まずは救急車の二人。「どこが痛いんだ?」「冷やすか?」と、とても心配してくれます。互いに英語ネイティブでない同士、言いたい事を表現できない忸怩たる思いを僕が表情に出すと、笑って返してくれる。ゴール地点に搬送された10分、僕の正面に座った青年は「君、悔しそうだな」「来年また来いよ」と声をかけてくれました。いい奴だったな、あいつ。名前聞くのを忘れた。
次にゴール地点で待っていてくれたボス。「I expect you to win.」のメール文面が忘れられなかった僕は、彼に会うなり詫びます。しかし次の瞬間彼は「謝らなくていい、会えてよかった」「ケガは大丈夫か?」「来年また出よう」とまくし立て、ほろっとさせられます。

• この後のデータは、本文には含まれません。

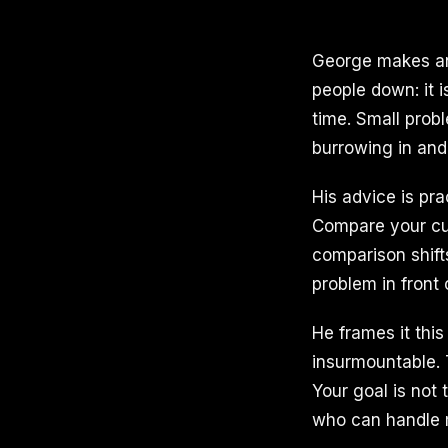
George makes an 
people down: it 
time. Small prob
burrowing in and
His advice is pr
Compare your cur
comparison shift
problem in front 
He frames it this
insurmountable. 
Your goal is not
who can handle m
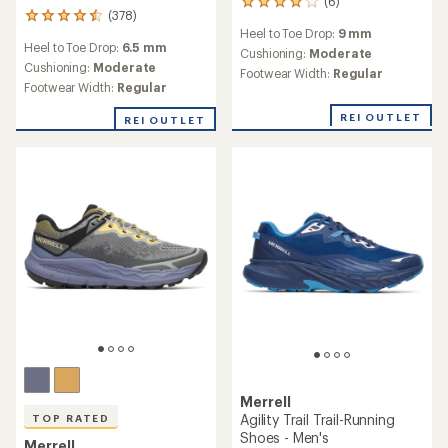
(6)
6
(378)
378
reviews
Heel to Toe Drop:
9 mm
reviews
with
Heel to Toe Drop:
6.5 mm
with
an
Cushioning:
Moderate
an
Cushioning:
Moderate
average
Footwear Width:
Regular
average
rating
Footwear Width:
Regular
rating
of
of
4.0
REI OUTLET
REI OUTLET
4.4
out
out
of
of
5
5
stars
stars
Merrell
Agility Trail Trail-Running
TOP RATED
Shoes - Men's
Merrell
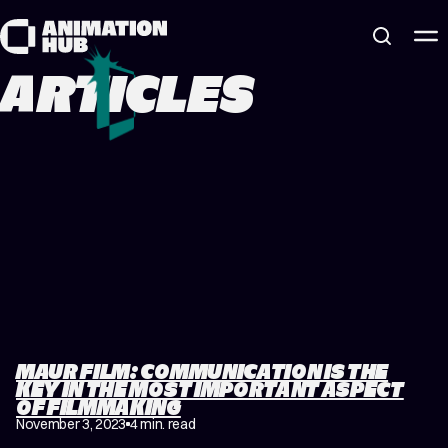
Skip to content
ARTICLES
MAUR FILM: COMMUNICATION IS THE
KEY IN THE MOST IMPORTANT ASPECT
OF FILMMAKING
November 3, 2023
4 min. read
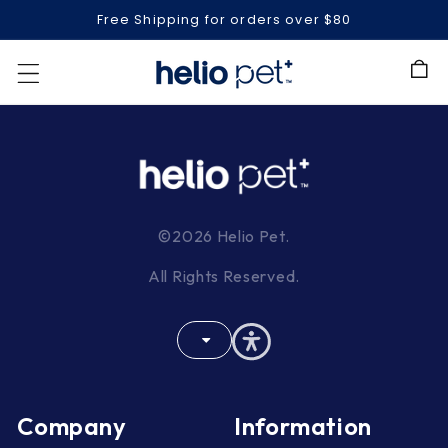
Free Shipping for orders over $80
Cart
©2026 Helio Pet.
All Rights Reserved.
Company
Information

続いて次々に会った同僚3人、うち1人は仕事では「コイツ、うるせーな」としばしば思わせるStraightforwardな奴ですが、み~んな「仕方ないよ」「来年があるさ」と僕のDNFを責める言葉表情はまったくなし。
極めつけは、僕を見つけて「君をよく覚えてるよ」と声をかけてくれた初対面の人。名乗って僕に握手を求め、「君、去年は2位だったよね。僕はその1分遅れの3位だったんだ。」と言われ合点が行きます。「今年はDNFだった」と伝えると、「そうか、早く治してまた来年勝負しよう」と言ってくれました。横でずっと見ていたガールフレンドの表情も優しかったな。おまけに隣にいた僕の同僚は「君はもはやレジェンドじゃないか」などと気の利いた事を言ってくれます。
他愛もない心情吐露になりました。
少なからず1位になる事を期待され、それが叶わなくても上位入賞を求められて遠く日本から招待されたこの場で、僕のDNFを知って「何だよ」「ゴールしなかったのか」「ちゃんと調整しろよ」などといったリアクションを誰からも受けませんでした。そう言われた方が救われたかも。
「みんな優しいなぁ」「俺も人様に優しくしよう」としみじみ思ったのでした。
切り替えて明日からの仕事に力を尽くそう
一刻も早く故障を治してまた心置きなく走ろう
今日はたくさんの人に寄り添われて、心底そう思えた日です。